Smith and Chan "Kickin' It, Baby!" in a nimble remake
Smith and Chan "Kickin' It, Baby!" in a nimble remake
Karate Kid Poster

It's very hard to remake or reinvent a franchise like The Karate Kid, what's nice about this new rendition is it doesn't try to start a new franchise just tell a good story to a new generation with a new slant.

Does it manage this Herculean feat? Should a remake of such an 80's classic even have been attempted?

Well, first let's examine the differences: in this version our hero, Dre (Jaden Smith) isn't just a new kid in a new school, but a fish totally out of water as Dre is moved from Detroit to China. Also, whereas in the original film the “kid” was a high schooler, here the kid is a kid, and barely looks like the 12-year old, Jr. High Schooler he's supposed to portray. While another major kink in the idea here is the title, as in this version the kid is being taught Kung Fu by the kindly Chinese handyman, Mr.

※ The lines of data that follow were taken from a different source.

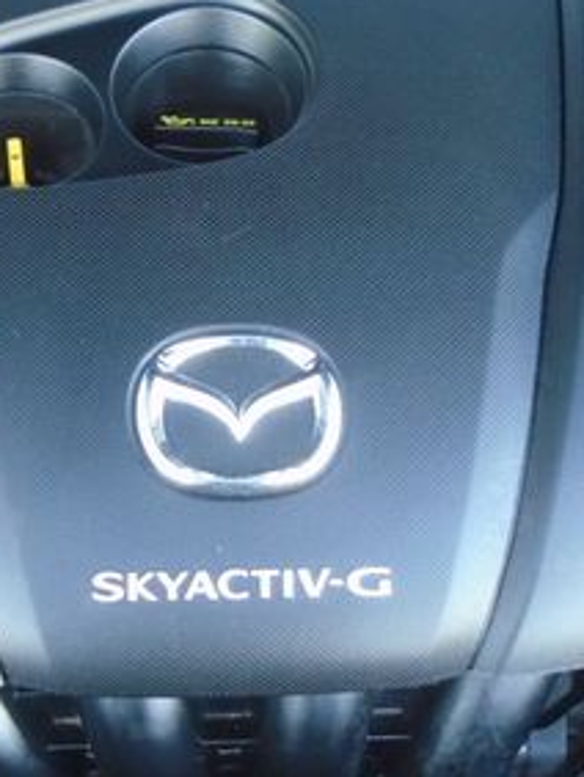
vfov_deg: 32.6
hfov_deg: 24.8
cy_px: 339
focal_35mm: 59
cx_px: 231
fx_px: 1325
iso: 320
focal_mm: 4.6
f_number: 3.2
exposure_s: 1/30
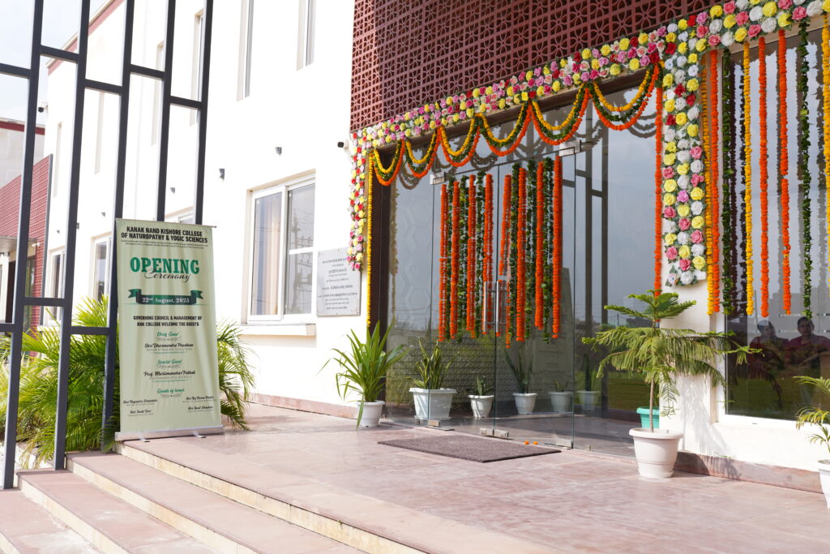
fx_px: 807
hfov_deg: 54.4
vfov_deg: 37.9
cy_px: 277
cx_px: 415
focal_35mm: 35
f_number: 5
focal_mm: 35
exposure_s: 1/320
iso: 100
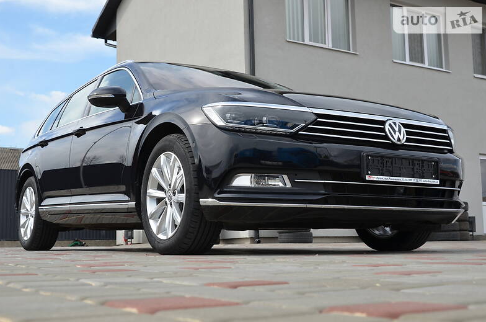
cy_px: 164
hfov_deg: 40.4
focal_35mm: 49
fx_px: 660
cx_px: 244
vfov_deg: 27.4
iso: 160
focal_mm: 32
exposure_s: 1/250
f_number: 8
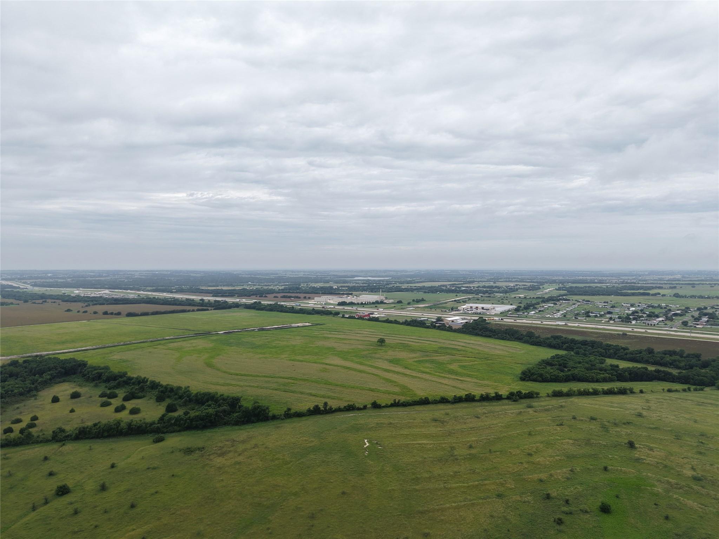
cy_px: 270
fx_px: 498
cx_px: 360
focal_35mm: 24
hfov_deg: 71.6
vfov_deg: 56.8
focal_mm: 8.67
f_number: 1.8
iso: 120
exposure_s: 1/1500
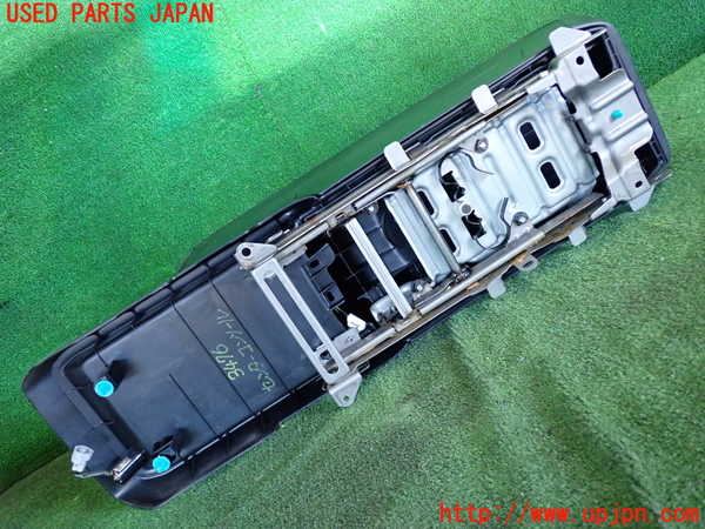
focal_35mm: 30
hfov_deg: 60.0
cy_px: 264
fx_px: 611
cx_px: 352
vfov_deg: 46.8
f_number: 2.3
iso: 640
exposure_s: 1/125
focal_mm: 5.4
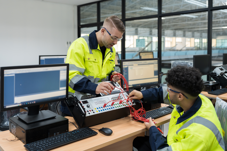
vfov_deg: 37.9
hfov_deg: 54.4
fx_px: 221
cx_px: 114
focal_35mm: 35
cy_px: 76
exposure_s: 1/250
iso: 1000
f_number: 2.5
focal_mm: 35
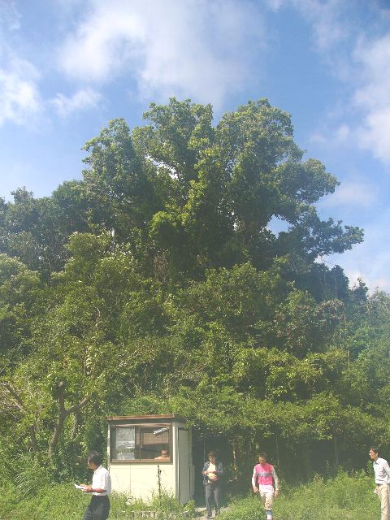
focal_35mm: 36
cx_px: 195
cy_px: 260
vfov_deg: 51.4
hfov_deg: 39.7
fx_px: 541
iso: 50
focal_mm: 6
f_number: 6.5
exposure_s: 1/1000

Han (Jackie Chan), with the dark memory in his past, not Karate by the Japanese gardener with the dark memory in his past.

One of the big similarities though is that the heart and soul of the film is about a kid's coming of age through training, and discipline, and the emotional bonding between two unlikely individuals amidst this evolution.

Now before you start thinking that Jaden Smith and Jackie Chan are not up to the challenge of reprising roles originated by a seasoned Ralph Macchio and an Academy Award Nominated Pat Morita, be warned that Chan can act when he sets his mind to it, and Smith, as second generation Hollywood, is a splendid example of the apple not falling far from the tree, with acting blood on both sides his pedigree is only surpassed by his charm and natural ability to give a lot in his performance.

Of course you also have the commonality of the very adept at Kung Fu bullies, the girl (very different from our hero) young Dre makes a connection with, and the difference of the surprising but welcome assertion and concern of the mother of the kid (Taraji P. Henson), almost non-existent in the first film.

With the enrichment of the backdrop of the Chinese landscape and culture, paced by the winning performance of young Smith, and helped by the traditional Jackie Chan fun, hyper-action fight scene, this “Kung Fu Kid” is a better than good effort to live up to an original that is already a pop-culture icon.

This retelling had big shoes to fill and a steep hill to climb, but in its own way accomplished both by concentrating on what made the original work: the charm of these two characters coming together for their mutual benefit and enlightenment.